Provided information:
########################################

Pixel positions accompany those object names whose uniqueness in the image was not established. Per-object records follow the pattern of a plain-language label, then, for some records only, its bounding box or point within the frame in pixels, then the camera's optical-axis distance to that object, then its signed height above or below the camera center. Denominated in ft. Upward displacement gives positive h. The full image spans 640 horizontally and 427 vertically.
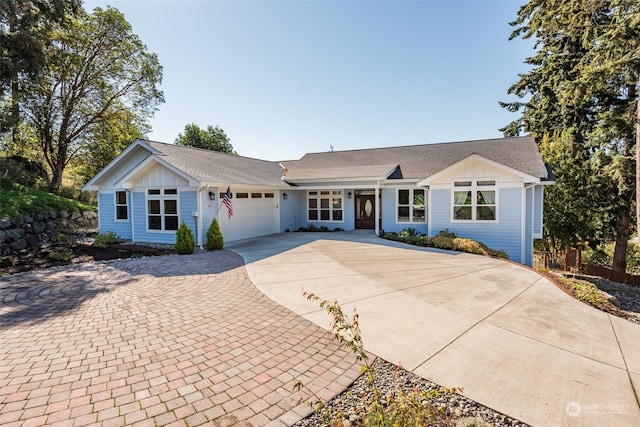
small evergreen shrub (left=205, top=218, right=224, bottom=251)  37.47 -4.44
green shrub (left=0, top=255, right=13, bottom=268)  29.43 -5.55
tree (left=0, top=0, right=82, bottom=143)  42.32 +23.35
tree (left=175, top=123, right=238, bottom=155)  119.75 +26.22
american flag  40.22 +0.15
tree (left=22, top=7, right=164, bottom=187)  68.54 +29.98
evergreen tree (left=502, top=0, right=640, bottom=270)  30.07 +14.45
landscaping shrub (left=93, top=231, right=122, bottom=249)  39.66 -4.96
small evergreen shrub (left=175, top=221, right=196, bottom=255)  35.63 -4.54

########################################

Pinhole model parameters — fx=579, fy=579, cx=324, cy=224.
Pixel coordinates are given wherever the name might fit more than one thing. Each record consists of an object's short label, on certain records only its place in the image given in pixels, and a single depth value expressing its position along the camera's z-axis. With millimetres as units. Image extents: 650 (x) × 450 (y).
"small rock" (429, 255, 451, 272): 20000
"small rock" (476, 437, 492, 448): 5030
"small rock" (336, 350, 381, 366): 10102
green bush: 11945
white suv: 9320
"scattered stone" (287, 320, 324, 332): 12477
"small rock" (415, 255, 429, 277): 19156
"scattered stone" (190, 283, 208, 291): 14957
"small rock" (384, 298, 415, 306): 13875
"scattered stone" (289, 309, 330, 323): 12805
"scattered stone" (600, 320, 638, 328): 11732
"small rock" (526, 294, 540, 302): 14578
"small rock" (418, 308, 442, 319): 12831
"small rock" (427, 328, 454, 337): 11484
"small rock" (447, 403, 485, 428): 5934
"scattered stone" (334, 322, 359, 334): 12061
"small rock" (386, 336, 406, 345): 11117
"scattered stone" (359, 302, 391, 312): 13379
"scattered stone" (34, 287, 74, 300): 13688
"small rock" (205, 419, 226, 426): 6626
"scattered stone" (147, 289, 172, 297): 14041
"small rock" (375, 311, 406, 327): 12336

########################################

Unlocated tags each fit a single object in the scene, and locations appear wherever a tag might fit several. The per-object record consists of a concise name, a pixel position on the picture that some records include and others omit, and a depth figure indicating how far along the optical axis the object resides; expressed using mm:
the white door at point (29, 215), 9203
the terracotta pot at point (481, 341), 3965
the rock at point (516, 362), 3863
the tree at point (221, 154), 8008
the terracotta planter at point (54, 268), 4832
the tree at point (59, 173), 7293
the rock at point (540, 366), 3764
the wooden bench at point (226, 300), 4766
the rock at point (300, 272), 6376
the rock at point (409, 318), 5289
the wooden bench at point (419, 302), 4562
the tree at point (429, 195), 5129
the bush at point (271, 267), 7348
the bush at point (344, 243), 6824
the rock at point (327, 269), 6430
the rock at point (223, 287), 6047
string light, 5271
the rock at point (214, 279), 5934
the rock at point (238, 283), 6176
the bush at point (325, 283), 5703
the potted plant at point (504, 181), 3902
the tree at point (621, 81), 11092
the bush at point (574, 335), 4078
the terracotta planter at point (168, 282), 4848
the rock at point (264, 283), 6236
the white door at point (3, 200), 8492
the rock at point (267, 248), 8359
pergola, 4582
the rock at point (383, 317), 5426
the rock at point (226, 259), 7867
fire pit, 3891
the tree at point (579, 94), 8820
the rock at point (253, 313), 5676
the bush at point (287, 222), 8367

########################################

Reproduce, exactly as they stand in the data above, the lines from the one that holds "the bush at point (344, 243), 6824" to the one that holds "the bush at point (287, 222), 8367", inclusive.

Response box:
the bush at point (344, 243), 6824
the rock at point (327, 269), 6430
the rock at point (223, 287), 6047
string light, 5271
the rock at point (214, 279), 5934
the rock at point (238, 283), 6176
the bush at point (325, 283), 5703
the potted plant at point (504, 181), 3902
the tree at point (621, 81), 11092
the bush at point (574, 335), 4078
the terracotta planter at point (168, 282), 4848
the rock at point (264, 283), 6236
the white door at point (3, 200), 8492
the rock at point (267, 248), 8359
pergola, 4582
the rock at point (383, 317), 5426
the rock at point (226, 259), 7867
fire pit, 3891
the tree at point (579, 94), 8820
the rock at point (253, 313), 5676
the bush at point (287, 222), 8367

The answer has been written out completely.